Il parait que la chasse nécessite de trouver une zone « de la taille d’une ville » avant de trouver la localisation de la cache. Examinons ce qui se passe après avoir trouvé la zone. Il s’agit de localiser la chouette à moins d’un mètre près.
En ayant la zone, on se dote de la carte la plus précise possible. C’est une 1/25000 ou moins probablement du cadastre. La zone reste assez grande, la carte ne peut pas avoir une échelle trop détaillée.
Il parait indispensable que la carte devienne un outil qui fournit des point remarquables. Il est donc probable qu’elle en contient peu. C’est donc plutôt une zone rurale qu’une zone citadine (ce qui est plutôt en cohérence avec le récit mythique de l’enfouissement).
On est sensé utiliser des reliquats. C’est supposé être « plutôt facile ». Cela consistera à rapprocher les points remarquables de la carte avec les reliquats.
On retrouve le même problème que la constitution de la zone. Dans le premier cas il fallait passer de la France (550 000 km2) à une zone (50 km2) soit une division par 10 000. Là, il faut passer de la zone (50 km2) au spot (1m2), soit une division par 50 000 000 ! Le problème est donc nettement plus complexe avec moins de matière. Surtout que si la zone peut se permettre d’être « approximative», le spot doit être « pile poil ». Cela implique notamment une redondance. Il semble obligatoire que le spot soit désigné par une double méthode (je verrais bien là l’usage de 780).

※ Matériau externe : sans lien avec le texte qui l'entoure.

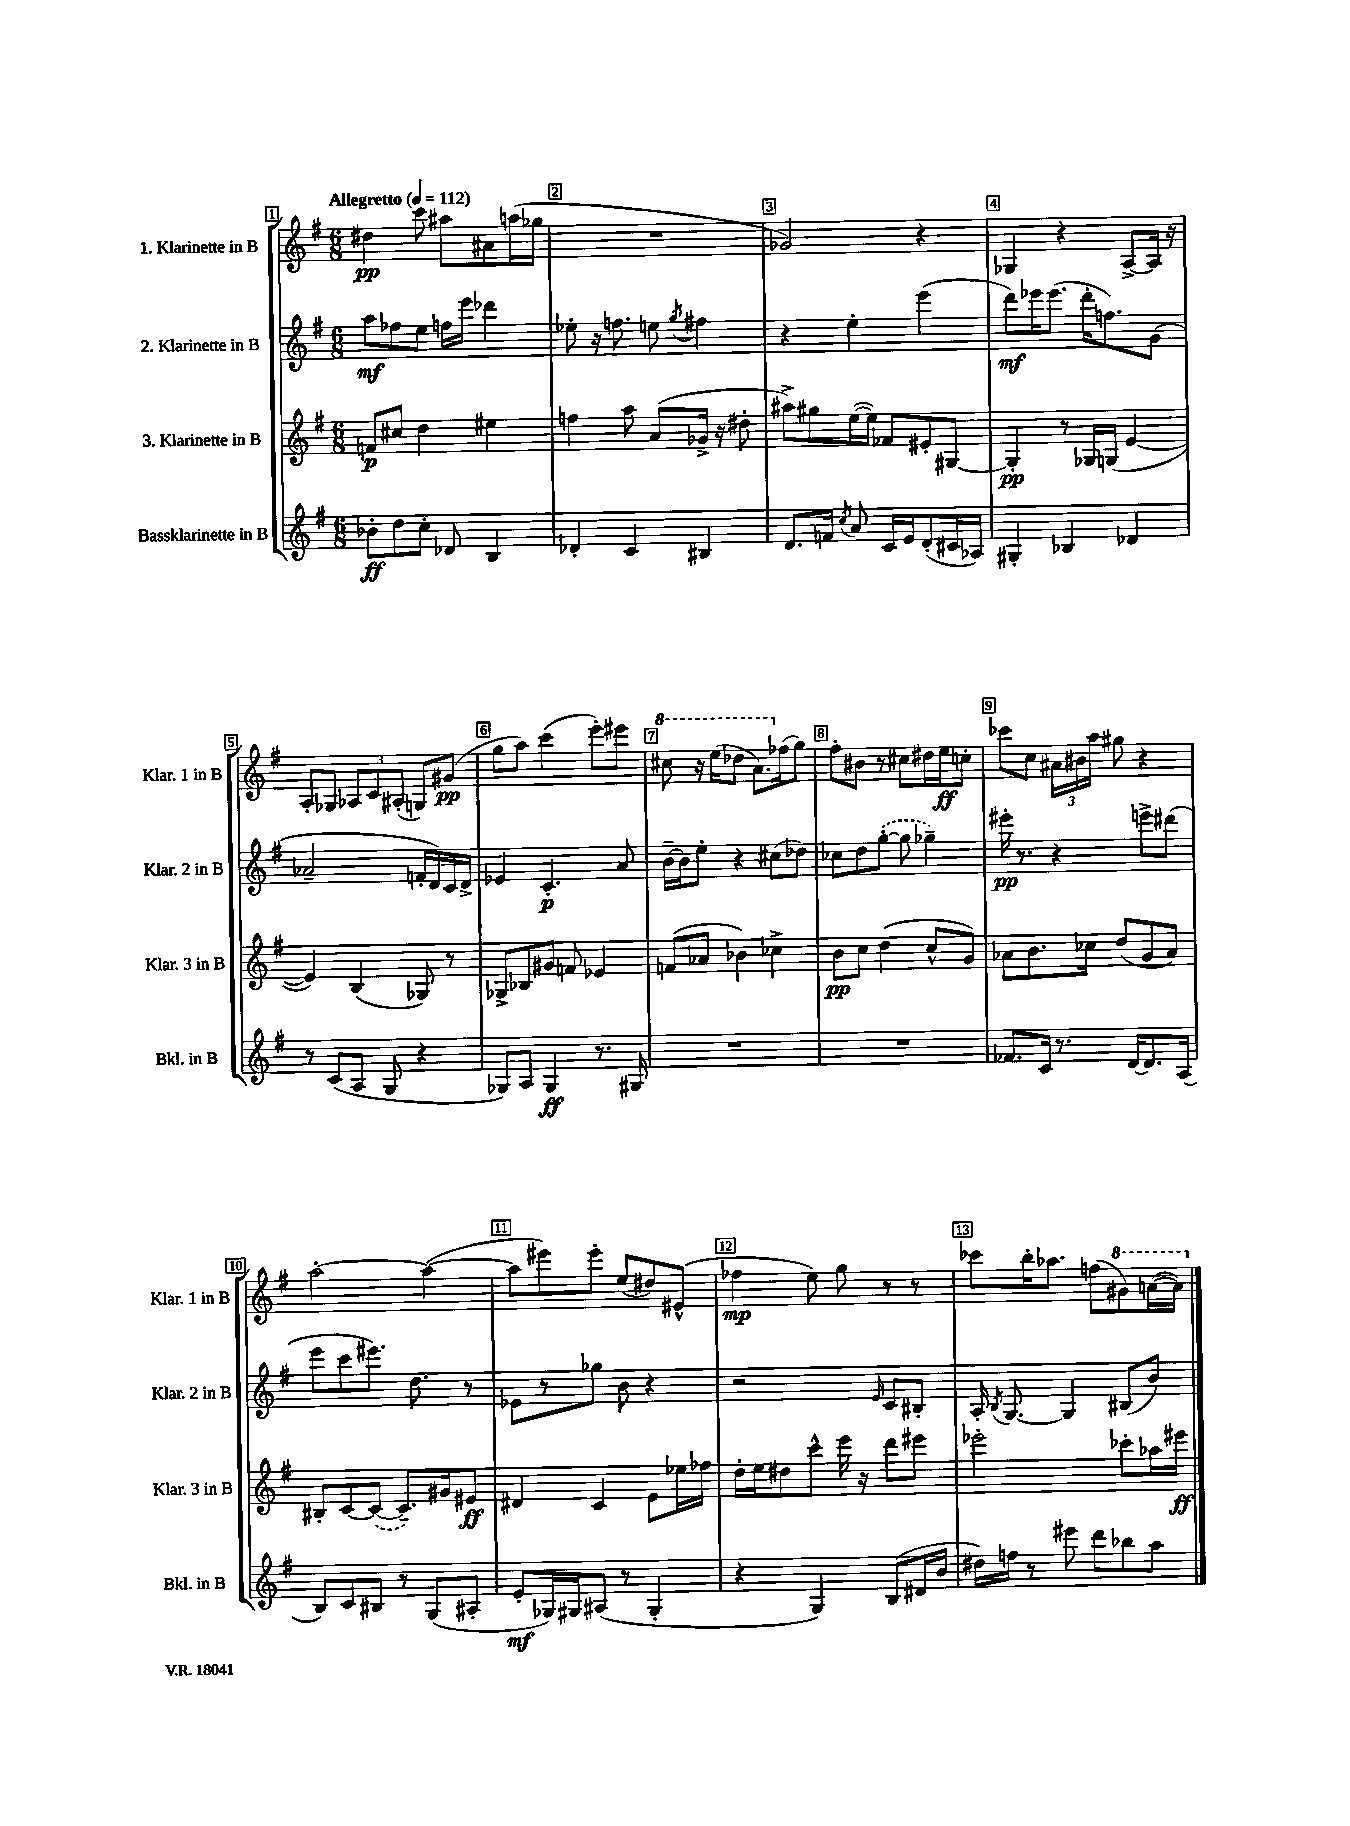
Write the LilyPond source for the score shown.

<<
\new StaffGroup <<
\new Staff = "s0" \with { instrumentName = "1. Klarinette in B" shortInstrumentName = "Klar. 1 in B" } {
    \clef treble \key g \major \numericTimeSignature \time 6/8 \tempo "Allegretto" 4 = 112
    \autoBeamOff dis''4\pp c'''8 ais''8[ ais'8 a''16( ges''16] |
    R2. |
    ges'2) r4 |
    ges4 r4 a8[~-> a16] r16 |
    a8[-. ges8] \tuplet 3/2 { aes8[ c'8 ais8]-.( } g8[) gis'8]\pp( |
    g''8[ a''8]) c'''4( e'''8[-.) eis'''8] |
    \ottava #1 cis'''8 r16 e'''16[( des'''8] a''8.[) \ottava #0 fes''16( g''8]) |
    fis''8[-. bis'8] r8 cis''8[ dis''16 e''16\ff c''8]-. |
    ces'''8[ c''8] \tuplet 3/2 { ais'16[ bis'16 a''16] } gis''8 r4 |
    a''2~-. a''4~( |
    a''8[ eis'''8) eis'''8]-. e''8[( dis''8) eis'8]-^( |
    fes''4\mp e''8) g''8 r8 r8 |
    ces'''8[ b''16-. aes''8.] f''8[( \ottava #1 gis''8) a''16~( a''16]) \ottava #0 \bar "|." |
}
\new Staff = "s1" \with { instrumentName = "2. Klarinette in B" shortInstrumentName = "Klar. 2 in B" } {
    \clef treble \key g \major \numericTimeSignature \time 6/8
    \autoBeamOff a''8[\mf fes''8 e''8] f''16[ e'''16] des'''4 |
    ees''8-. r16 f''8. e''8 \acciaccatura { g''8 } fis''4 |
    r4 e''4-. e'''4( |
    d'''8[\mf) ees'''16 ees'''8.]( d'''16[-. f''8.) g'8]( |
    aes'2-- f'16[-. d'16) c'16 d'16]-> |
    ees'4 c'4.-.\p a'8 |
    b'16[~-- b'16 e''8]-. r4 cis''8[( des''8]) |
    ces''8[ d''8 \once \slurDashed g''8]~-.( g''8 ges''4--) |
    eis'''16-.\pp r8. r4 e'''8[-> dis'''8]( |
    e'''8[ c'''8 eis'''8.]) d''8. r8 |
    ees'8[ r8 ges''8] b'8 r4 |
    r2 \grace { e'16 } c'8[ bis8]-. |
    a16-. \acciaccatura { b8 } g8.~ g4 bis8[( b'8]) \bar "|." |
}
\new Staff = "s2" \with { instrumentName = "3. Klarinette in B" shortInstrumentName = "Klar. 3 in B" } {
    \clef treble \key g \major \numericTimeSignature \time 6/8
    \autoBeamOff f'8[\p cis''8] d''4 eis''4 |
    f''4 a''8 a'8[( ges'16]-> r16 dis''8-. |
    ais''8[->) gis''8 e''16~( e''16]) fes'8[ eis'8-. gis8]~ |
    gis4-.\pp r8 ges16[ g16]( e'4~ |
    e'4) b4( ges8) r8 |
    ges8[-> bes8 gis'8] f'8 ees'4 |
    f'8[( aes'8] bes'4) ces''4-> |
    b'8[\pp c''8] d''4( c''8[-^ g'8]) |
    aes'8[ b'8. ces''16] d''8[( g'8 aes'8]) |
    bis8[-. c'8~ \once \slurDashed c'8]~( c'8.[--) gis'16 eis'8]\ff |
    dis'4 c'4 e'8[ ees''16 fes''16] |
    d''16[-. e''16 dis''8 c'''8]-^ e'''16 r16 d'''8[ eis'''8] |
    ees'''2-. ces'''8[-. aes''16 eis'''16]\ff \bar "|." |
}
\new Staff = "s3" \with { instrumentName = "Bassklarinette in B" shortInstrumentName = "Bkl. in B" } {
    \clef treble \key g \major \numericTimeSignature \time 6/8
    \autoBeamOff bes'8[-.\ff d''8 c''8]-. des'8 b4 |
    des'4-. c'4 bis4 |
    d'8.[ f'16] \acciaccatura { c''8 } a'8 c'16[ e'16 d'8-.( cis'16 aes16]) |
    gis4-. bes4 des'4 |
    r8 c'8[( a8] g8 r4 |
    ges8[) a8] ges4\ff r8. gis16 |
    R2. |
    R2. |
    fes'8.[ c'16] r8. d'16[~ d'8. a16]( |
    b8[) c'8 bis8] r8 g8[( ais8]-. |
    e'8[-.\mf ges16) gis16 ais8]( r8 gis4-. |
    r4 g4) b8[( dis'16 b'16] |
    dis''16[) f''16] r8 eis'''8 d'''8[ bes''8 a''8] \bar "|." |
}
>>
>>
\layout { \context { \Score \override BarNumber.break-visibility = ##(#f #t #t) barNumberVisibility = #all-bar-numbers-visible \override BarNumber.stencil = #(make-stencil-boxer 0.1 0.3 ly:text-interface::print) } }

Par exemple à 525 mètres azimut 148 de la borne XXX et à l’intersection des lignes château d’eau église et pylône x borne y.
Ceci étant dit, si le tracé sur la carte donne un point pile poil (supposé de 1mm), à l’échelle du terrain cela fait 25 000 mm soit 25 m ! En conséquence, il est indispensable que la méthode de localisation se complète sur le terrain.
Le GPS n’existait pas pour le public en 1993. Max n’a pas pu marquer le chemin du spot (genre petit poucet) et s’il l’a fait il est probable que cela a disparu (il faudrait imaginer un marquage assez discret pour passer inaperçu et assez rémanent pour résister aux temps et aux intempéries). L’utilisation du soleil et de l’ombre qu’il porte du fait d’un relief semble trop aléatoire « sur le terrain » (il faut la date et l’heure qu’il fasse beau – il faut être au loin pour voir ou va l’ombre, il y a diffraction et ce n’est pas très précis).
La seule solution c’est l’utilisation d’amers. Il y a 3 techniques : la distance, l’azimut et l’alignement.
La distance comptée sur le terrain ne saurait excéder 100 m.
L’azimut descend difficilement au dessous de quelques degrés et donc le point viser ne peut pas être trop éloigné (bien moins de 100 mètre).
L’alignement s’effectue efficacement en zone dégagée et en visant d’en dehors des 2 points avec lesquels s’aligner. C’est sans doute cette technique qui permet d’espérer le « pile poil ».
Bref, la localisation sur la zone c’est surtout une question d’amers.
Il parait qu’il n’y a pas de construction humaine à proximité du spot. Soit les amers sont humains et éloignés (donc gros) soit Max utilise des amers naturels (mais qui serait remarquables).
Mais avant de chercher à résoudre toutes ces questions, il faut trouver la zone.
En corolaire, on peut supposer que l’alignement décrit dans les énigmes est plutôt une affaire de reliquat. Les alignements « géographique » ne sont peut être pas à chercher dans la résolution de base des énigmes.